- _Work task_:
In your reply, reproduce the lines from the first one below to the line containing "FCC Class B", inclusive, exactly as they stand.

++++ Stored data ++++

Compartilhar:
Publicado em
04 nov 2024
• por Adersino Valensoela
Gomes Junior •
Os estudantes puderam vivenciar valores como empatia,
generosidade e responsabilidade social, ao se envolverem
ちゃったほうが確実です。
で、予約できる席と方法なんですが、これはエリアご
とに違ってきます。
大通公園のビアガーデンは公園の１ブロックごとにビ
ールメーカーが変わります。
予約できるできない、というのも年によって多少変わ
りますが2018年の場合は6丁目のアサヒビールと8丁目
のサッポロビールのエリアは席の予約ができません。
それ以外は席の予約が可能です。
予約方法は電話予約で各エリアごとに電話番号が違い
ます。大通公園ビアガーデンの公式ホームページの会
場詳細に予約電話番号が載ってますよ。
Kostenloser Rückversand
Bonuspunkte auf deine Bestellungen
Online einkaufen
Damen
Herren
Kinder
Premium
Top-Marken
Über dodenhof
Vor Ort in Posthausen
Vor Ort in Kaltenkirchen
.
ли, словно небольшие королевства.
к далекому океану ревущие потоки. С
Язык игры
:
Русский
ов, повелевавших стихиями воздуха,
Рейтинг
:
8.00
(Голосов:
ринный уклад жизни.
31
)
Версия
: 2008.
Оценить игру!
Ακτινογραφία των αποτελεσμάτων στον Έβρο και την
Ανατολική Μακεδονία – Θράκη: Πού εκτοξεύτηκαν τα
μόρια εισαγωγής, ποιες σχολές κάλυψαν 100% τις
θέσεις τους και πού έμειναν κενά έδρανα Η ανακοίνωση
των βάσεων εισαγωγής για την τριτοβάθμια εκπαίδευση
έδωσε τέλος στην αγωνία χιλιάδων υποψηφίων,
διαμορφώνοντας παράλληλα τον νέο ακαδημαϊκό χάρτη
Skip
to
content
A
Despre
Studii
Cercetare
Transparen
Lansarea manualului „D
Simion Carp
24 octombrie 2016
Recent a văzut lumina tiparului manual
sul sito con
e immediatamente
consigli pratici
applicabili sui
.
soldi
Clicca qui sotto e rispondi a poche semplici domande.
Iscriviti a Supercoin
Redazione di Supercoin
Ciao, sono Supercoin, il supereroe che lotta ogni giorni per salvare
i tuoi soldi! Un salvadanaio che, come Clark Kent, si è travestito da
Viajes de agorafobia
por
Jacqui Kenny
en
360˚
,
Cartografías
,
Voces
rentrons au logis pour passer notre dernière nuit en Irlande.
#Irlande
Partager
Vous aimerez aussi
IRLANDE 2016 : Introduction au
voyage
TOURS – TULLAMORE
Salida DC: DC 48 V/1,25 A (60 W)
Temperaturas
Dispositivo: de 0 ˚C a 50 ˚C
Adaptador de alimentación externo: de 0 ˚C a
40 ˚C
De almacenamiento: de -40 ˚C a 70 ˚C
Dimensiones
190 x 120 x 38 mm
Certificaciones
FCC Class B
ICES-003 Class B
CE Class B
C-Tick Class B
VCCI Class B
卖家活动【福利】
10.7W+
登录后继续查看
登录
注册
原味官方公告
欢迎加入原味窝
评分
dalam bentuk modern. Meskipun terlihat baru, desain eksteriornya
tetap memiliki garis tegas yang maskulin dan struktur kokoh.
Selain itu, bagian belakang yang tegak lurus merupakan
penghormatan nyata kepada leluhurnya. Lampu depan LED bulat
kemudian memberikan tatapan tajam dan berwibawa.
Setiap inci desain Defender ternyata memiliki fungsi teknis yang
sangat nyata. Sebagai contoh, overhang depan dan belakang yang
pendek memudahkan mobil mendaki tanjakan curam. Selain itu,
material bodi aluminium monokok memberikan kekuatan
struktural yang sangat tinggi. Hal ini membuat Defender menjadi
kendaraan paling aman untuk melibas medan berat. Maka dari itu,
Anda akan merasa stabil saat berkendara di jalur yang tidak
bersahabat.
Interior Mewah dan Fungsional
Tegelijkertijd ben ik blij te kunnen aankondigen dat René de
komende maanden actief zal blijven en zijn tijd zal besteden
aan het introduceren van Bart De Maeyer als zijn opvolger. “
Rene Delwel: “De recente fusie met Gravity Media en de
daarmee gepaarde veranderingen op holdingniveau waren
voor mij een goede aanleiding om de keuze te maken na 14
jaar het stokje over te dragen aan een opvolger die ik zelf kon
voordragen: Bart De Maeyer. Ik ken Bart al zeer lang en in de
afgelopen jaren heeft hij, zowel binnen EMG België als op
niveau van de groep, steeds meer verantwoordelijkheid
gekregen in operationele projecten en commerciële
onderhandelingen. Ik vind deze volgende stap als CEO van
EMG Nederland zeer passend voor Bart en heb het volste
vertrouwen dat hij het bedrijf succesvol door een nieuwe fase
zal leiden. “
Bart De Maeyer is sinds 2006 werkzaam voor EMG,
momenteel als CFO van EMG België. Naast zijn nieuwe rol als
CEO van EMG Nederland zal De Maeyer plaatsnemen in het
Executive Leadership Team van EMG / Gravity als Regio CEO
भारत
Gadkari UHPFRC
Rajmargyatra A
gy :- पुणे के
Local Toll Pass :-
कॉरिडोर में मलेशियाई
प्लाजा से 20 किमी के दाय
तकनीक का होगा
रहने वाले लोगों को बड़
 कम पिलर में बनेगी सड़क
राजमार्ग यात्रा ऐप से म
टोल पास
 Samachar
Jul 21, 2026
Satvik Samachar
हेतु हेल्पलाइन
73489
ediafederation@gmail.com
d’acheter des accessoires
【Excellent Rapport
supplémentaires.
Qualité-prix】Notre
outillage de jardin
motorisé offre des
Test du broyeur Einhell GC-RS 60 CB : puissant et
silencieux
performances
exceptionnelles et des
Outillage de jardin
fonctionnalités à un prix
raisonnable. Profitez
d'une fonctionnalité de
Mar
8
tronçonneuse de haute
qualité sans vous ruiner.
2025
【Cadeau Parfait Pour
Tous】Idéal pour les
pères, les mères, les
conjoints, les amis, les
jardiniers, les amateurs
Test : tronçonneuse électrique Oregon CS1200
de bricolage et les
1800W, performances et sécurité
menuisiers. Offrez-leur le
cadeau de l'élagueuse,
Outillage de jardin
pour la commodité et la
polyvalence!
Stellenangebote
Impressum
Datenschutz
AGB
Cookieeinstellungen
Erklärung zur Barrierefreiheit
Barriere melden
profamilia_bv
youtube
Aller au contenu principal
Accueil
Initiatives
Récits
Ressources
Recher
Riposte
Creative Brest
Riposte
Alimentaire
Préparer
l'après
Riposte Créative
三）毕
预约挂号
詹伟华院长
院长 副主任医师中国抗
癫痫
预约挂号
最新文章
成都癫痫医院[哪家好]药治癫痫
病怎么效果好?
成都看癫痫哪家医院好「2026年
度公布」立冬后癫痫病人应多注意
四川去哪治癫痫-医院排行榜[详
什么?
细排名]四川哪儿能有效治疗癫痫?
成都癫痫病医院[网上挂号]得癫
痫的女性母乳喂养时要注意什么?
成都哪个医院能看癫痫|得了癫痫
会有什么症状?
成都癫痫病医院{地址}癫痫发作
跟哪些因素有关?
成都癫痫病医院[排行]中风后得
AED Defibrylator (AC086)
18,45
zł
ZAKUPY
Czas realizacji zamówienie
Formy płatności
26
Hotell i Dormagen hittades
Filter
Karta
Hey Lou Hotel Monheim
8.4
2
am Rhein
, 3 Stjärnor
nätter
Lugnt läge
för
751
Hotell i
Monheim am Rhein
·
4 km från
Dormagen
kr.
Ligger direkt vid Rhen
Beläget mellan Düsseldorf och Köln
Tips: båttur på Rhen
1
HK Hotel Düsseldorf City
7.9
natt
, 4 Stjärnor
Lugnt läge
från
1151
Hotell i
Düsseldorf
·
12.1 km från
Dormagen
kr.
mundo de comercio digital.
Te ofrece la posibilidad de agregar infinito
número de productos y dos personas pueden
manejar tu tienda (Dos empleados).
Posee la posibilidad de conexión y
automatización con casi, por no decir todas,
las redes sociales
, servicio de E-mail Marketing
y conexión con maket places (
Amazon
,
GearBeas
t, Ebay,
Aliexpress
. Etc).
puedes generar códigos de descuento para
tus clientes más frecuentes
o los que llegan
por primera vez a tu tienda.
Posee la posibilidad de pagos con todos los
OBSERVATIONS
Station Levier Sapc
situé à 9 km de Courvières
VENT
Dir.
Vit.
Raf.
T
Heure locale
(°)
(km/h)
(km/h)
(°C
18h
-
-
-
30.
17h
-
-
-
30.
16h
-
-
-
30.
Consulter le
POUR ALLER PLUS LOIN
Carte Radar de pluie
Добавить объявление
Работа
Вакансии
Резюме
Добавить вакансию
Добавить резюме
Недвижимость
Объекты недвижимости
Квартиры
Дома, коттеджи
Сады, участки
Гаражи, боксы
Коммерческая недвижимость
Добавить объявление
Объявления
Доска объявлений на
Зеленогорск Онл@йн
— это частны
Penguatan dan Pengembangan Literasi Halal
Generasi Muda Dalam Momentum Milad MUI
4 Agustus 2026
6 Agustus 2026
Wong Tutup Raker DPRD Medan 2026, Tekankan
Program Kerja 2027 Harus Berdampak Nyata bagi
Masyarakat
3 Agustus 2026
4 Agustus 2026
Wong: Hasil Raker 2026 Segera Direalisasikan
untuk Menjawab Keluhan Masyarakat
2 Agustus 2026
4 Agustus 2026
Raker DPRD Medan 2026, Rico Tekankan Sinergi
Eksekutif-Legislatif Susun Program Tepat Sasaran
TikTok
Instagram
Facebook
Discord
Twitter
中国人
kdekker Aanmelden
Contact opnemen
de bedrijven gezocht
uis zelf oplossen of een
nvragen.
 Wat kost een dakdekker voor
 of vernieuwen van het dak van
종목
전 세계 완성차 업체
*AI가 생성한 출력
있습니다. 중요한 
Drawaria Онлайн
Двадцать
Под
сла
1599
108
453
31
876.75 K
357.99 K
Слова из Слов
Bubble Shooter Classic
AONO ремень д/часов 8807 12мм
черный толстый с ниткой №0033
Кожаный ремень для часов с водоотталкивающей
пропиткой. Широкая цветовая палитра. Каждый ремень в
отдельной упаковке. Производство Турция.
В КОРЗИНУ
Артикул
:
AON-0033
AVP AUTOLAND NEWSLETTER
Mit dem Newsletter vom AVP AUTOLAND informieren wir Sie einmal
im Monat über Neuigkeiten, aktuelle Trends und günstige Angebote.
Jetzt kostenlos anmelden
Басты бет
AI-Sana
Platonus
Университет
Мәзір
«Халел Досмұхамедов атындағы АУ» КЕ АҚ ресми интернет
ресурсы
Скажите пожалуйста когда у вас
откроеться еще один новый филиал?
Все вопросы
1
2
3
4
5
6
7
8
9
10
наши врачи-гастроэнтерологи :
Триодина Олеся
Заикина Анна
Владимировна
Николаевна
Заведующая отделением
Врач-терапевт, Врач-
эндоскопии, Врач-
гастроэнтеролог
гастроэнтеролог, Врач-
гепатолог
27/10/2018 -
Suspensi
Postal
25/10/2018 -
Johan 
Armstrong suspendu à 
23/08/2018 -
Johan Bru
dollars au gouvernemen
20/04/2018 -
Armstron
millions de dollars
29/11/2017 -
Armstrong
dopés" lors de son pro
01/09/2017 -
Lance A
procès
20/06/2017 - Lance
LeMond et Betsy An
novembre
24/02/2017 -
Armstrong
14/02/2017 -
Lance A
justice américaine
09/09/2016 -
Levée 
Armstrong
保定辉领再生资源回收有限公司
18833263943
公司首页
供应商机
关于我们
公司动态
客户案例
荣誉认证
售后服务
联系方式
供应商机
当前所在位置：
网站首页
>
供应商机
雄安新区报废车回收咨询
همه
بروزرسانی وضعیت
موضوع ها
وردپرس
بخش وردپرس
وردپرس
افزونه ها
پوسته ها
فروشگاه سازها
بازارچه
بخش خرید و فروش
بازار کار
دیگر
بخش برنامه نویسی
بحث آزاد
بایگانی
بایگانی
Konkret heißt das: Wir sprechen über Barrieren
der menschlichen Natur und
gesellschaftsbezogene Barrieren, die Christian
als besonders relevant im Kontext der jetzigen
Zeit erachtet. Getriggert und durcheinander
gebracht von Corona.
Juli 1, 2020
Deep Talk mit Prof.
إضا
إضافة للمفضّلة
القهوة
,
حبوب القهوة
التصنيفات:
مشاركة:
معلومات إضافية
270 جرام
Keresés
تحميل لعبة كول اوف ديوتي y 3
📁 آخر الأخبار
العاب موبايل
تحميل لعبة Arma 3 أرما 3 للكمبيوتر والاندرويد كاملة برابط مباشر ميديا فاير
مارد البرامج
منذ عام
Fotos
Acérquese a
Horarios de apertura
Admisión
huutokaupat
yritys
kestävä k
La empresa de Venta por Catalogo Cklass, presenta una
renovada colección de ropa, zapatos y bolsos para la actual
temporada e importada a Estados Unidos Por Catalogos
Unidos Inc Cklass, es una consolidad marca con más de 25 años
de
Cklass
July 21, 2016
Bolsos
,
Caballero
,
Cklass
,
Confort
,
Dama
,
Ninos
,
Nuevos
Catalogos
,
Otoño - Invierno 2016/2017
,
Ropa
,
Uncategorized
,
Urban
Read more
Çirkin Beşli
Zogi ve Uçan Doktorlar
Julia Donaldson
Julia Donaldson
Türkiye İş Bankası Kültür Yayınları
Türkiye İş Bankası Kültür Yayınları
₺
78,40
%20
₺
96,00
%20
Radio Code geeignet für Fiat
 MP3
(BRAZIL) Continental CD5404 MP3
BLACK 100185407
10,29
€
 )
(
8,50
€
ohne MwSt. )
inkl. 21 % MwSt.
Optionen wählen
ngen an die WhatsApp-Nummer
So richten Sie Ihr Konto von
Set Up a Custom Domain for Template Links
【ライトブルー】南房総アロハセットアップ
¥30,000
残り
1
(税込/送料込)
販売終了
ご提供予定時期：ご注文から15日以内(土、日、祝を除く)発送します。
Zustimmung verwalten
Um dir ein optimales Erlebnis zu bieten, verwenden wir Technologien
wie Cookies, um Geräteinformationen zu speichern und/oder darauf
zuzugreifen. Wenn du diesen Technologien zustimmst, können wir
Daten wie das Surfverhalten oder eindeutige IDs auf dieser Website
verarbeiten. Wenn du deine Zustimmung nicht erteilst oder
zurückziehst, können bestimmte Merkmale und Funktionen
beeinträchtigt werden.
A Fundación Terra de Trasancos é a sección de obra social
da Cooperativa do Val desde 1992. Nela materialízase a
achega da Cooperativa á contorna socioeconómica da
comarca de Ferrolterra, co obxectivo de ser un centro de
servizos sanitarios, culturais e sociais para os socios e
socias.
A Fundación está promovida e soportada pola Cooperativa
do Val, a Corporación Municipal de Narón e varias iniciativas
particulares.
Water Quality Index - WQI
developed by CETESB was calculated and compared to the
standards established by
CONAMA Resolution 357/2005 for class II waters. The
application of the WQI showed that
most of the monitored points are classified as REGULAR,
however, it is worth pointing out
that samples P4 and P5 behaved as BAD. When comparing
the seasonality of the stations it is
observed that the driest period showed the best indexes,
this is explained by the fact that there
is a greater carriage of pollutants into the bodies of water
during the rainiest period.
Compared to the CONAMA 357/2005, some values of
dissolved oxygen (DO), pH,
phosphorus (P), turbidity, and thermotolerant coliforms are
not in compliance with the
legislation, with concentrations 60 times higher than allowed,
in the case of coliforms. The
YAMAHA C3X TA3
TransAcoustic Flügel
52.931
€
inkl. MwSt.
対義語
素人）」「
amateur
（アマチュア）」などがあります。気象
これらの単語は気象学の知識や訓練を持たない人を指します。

++++

- _Result of the task_:
Compartilhar:
Publicado em
04 nov 2024
• por Adersino Valensoela
Gomes Junior •
Os estudantes puderam vivenciar valores como empatia,
generosidade e responsabilidade social, ao se envolverem
ちゃったほうが確実です。
で、予約できる席と方法なんですが、これはエリアご
とに違ってきます。
大通公園のビアガーデンは公園の１ブロックごとにビ
ールメーカーが変わります。
予約できるできない、というのも年によって多少変わ
りますが2018年の場合は6丁目のアサヒビールと8丁目
のサッポロビールのエリアは席の予約ができません。
それ以外は席の予約が可能です。
予約方法は電話予約で各エリアごとに電話番号が違い
ます。大通公園ビアガーデンの公式ホームページの会
場詳細に予約電話番号が載ってますよ。
Kostenloser Rückversand
Bonuspunkte auf deine Bestellungen
Online einkaufen
Damen
Herren
Kinder
Premium
Top-Marken
Über dodenhof
Vor Ort in Posthausen
Vor Ort in Kaltenkirchen
.
ли, словно небольшие королевства.
к далекому океану ревущие потоки. С
Язык игры
:
Русский
ов, повелевавших стихиями воздуха,
Рейтинг
:
8.00
(Голосов:
ринный уклад жизни.
31
)
Версия
: 2008.
Оценить игру!
Ακτινογραφία των αποτελεσμάτων στον Έβρο και την
Ανατολική Μακεδονία – Θράκη: Πού εκτοξεύτηκαν τα
μόρια εισαγωγής, ποιες σχολές κάλυψαν 100% τις
θέσεις τους και πού έμειναν κενά έδρανα Η ανακοίνωση
των βάσεων εισαγωγής για την τριτοβάθμια εκπαίδευση
έδωσε τέλος στην αγωνία χιλιάδων υποψηφίων,
διαμορφώνοντας παράλληλα τον νέο ακαδημαϊκό χάρτη
Skip
to
content
A
Despre
Studii
Cercetare
Transparen
Lansarea manualului „D
Simion Carp
24 octombrie 2016
Recent a văzut lumina tiparului manual
sul sito con
e immediatamente
consigli pratici
applicabili sui
.
soldi
Clicca qui sotto e rispondi a poche semplici domande.
Iscriviti a Supercoin
Redazione di Supercoin
Ciao, sono Supercoin, il supereroe che lotta ogni giorni per salvare
i tuoi soldi! Un salvadanaio che, come Clark Kent, si è travestito da
Viajes de agorafobia
por
Jacqui Kenny
en
360˚
,
Cartografías
,
Voces
rentrons au logis pour passer notre dernière nuit en Irlande.
#Irlande
Partager
Vous aimerez aussi
IRLANDE 2016 : Introduction au
voyage
TOURS – TULLAMORE
Salida DC: DC 48 V/1,25 A (60 W)
Temperaturas
Dispositivo: de 0 ˚C a 50 ˚C
Adaptador de alimentación externo: de 0 ˚C a
40 ˚C
De almacenamiento: de -40 ˚C a 70 ˚C
Dimensiones
190 x 120 x 38 mm
Certificaciones
FCC Class B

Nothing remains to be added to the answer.